I’ve written somewhat of a pastoral/personal reflection which focuses on the cross here.
Gentiles in the Hands of a Genocidal God
Of all the articles present in CT on this topic, I was most disappointed by Phillip Cary’s article. While it provides a good explanation of herem (the Hebrew term for genocide) and hesed (a Hebrew term for lovingkindness). Cary’s article might be summed in this statement, “How then shall we read the Canaanite genocide? I would say: as Canaanites, prone to lead Israel astray, yet blessed by the faith of Abraham. This is a faith shared by Rahab in her lovingkindness toward Israel, and offered to Gentiles in Jesus Christ who is, as his genealogy attests, the son of Rahab as well as the son of David (Matt. 1:5–6).”
In my humble opinion, Cary punts the ball. He argues that the genocidal commands of God should result in us being thankful we have been spared rather than upset that God would command such genocide. But I’m not sure (okay, I’m certain) that being the recipient of a genocidal command in any way changes the morality of the genocide.
I understand what Cary is saying, I just wish he had taken us a little farther down the road.
Learning to Love Leviticus
The article and sidebar (“Sex in Leviticus”) by Christopher J. H. Wright are my favorites on this topic. Wright provides an interesting, reasonable, and understandable explanation of how the OT applies to our lives now. Statements such as this are representative of his sentiment, “To imagine that ‘living biblically’ means trying to keep as many ancient rules as possible just because they are in the Bible misses the point of the law in the first place. Old Testament law was not just about rules but also about relationship with God, founded on God’s grace and redemption, and motivated by the mission of living as the people of God in the world, so that the world should come to know the living God.”
Wright’s explanation of why we no longer follow the sacrificial and dietary laws of the OT are especially helpful. He concludes with a series of questions we can utilize when trying to connect the ancient laws of Israel with our current context which are insightful and extremely practical.
Wright’s sidebar on love (hetero/homo) is interesting, controversial, and far too short. He takes the traditional position on homosexuality (it is sinful) based on Genesis 2:24 but qualifies by noting, “that the Bible has far more to say about all forms of disordered heterosexual sexual activity, including nonmarital and extramarital, than its prohibition of same-sex intercourse.”
Overall, CT provided a good introduction to the topic.
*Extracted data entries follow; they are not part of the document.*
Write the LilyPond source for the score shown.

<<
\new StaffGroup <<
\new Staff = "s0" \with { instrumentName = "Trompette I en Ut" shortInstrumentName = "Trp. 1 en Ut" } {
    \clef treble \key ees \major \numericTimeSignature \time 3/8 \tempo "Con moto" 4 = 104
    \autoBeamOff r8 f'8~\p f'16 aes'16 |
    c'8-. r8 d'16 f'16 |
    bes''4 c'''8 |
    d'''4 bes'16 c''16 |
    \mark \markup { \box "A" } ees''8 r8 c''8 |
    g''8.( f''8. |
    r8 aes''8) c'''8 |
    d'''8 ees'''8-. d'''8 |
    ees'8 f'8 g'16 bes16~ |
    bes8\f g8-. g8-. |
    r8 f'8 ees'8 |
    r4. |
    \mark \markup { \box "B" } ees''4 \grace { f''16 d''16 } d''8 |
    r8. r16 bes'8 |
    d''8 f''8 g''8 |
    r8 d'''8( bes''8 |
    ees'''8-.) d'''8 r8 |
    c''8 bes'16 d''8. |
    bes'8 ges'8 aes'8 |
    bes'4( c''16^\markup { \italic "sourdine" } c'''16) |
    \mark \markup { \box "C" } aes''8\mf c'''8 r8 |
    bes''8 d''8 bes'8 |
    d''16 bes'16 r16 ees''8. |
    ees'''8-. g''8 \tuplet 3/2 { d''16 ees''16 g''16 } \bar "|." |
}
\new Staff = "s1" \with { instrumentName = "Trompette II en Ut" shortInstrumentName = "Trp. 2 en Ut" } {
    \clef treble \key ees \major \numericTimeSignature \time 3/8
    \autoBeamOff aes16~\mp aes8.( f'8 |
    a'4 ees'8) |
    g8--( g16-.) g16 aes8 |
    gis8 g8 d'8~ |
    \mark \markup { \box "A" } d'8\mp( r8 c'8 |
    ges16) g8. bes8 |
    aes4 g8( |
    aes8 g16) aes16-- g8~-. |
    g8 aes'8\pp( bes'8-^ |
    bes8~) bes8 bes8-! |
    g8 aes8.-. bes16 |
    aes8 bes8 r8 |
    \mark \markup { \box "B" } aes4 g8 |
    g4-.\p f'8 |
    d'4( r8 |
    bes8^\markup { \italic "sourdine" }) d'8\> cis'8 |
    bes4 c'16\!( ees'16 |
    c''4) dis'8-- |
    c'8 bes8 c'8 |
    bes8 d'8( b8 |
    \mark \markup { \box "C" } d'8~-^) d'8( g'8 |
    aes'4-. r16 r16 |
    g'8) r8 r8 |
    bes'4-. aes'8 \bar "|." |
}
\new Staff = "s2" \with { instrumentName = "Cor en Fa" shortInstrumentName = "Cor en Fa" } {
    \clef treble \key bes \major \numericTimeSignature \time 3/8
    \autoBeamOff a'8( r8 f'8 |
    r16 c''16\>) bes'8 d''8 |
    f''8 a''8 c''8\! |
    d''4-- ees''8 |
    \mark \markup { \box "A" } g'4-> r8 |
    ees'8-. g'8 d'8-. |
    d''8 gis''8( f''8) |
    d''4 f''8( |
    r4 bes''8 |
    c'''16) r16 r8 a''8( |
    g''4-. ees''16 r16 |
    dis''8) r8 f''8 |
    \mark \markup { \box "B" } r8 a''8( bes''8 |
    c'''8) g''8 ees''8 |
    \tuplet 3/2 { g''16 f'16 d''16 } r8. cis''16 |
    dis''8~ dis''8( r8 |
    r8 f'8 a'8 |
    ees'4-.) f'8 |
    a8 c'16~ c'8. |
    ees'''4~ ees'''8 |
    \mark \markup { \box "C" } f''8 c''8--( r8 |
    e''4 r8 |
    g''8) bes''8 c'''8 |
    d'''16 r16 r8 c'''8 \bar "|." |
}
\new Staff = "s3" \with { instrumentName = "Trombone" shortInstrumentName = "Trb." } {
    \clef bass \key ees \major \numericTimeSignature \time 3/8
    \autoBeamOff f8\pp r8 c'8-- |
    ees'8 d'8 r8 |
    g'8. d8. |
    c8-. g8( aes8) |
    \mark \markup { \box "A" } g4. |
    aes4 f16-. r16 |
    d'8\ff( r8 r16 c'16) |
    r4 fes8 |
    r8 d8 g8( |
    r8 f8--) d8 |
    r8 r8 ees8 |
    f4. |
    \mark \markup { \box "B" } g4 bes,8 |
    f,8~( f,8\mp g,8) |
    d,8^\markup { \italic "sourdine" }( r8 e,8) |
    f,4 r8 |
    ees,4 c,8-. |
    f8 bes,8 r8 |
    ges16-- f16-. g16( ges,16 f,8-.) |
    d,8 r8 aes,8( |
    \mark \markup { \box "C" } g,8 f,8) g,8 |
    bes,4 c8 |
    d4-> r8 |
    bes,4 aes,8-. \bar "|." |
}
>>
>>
I think there are a few things CT could have done to strengthen their coverage of the topic besides those noted above, specifically:
Where was the historical perspective from Mark Noll? This could have provided an overview of other understandings of the atonement (ransom theory, Christus Victor, moral influence, satisfaction, and penal substitution) as well as traditional understandings of the cohesiveness between the OT and NT (for example, some inkling of the allegorical understandings of the early church fathers).
Where was the more liberal perspective? If not providing it from a liberal author, at least a summary of this perspective would have been helpful (John Shelby Spong as an example).
While the articles regularly mention that there are difficult passages in the NT on a similar level to those in the OT, there could have been article specifically dedicated to this topic. I’d especially like to see something looking at Jesus as portrayed in Revelation in contrast to Jesus in the Gospel and in comparison to the OT difficulty passages.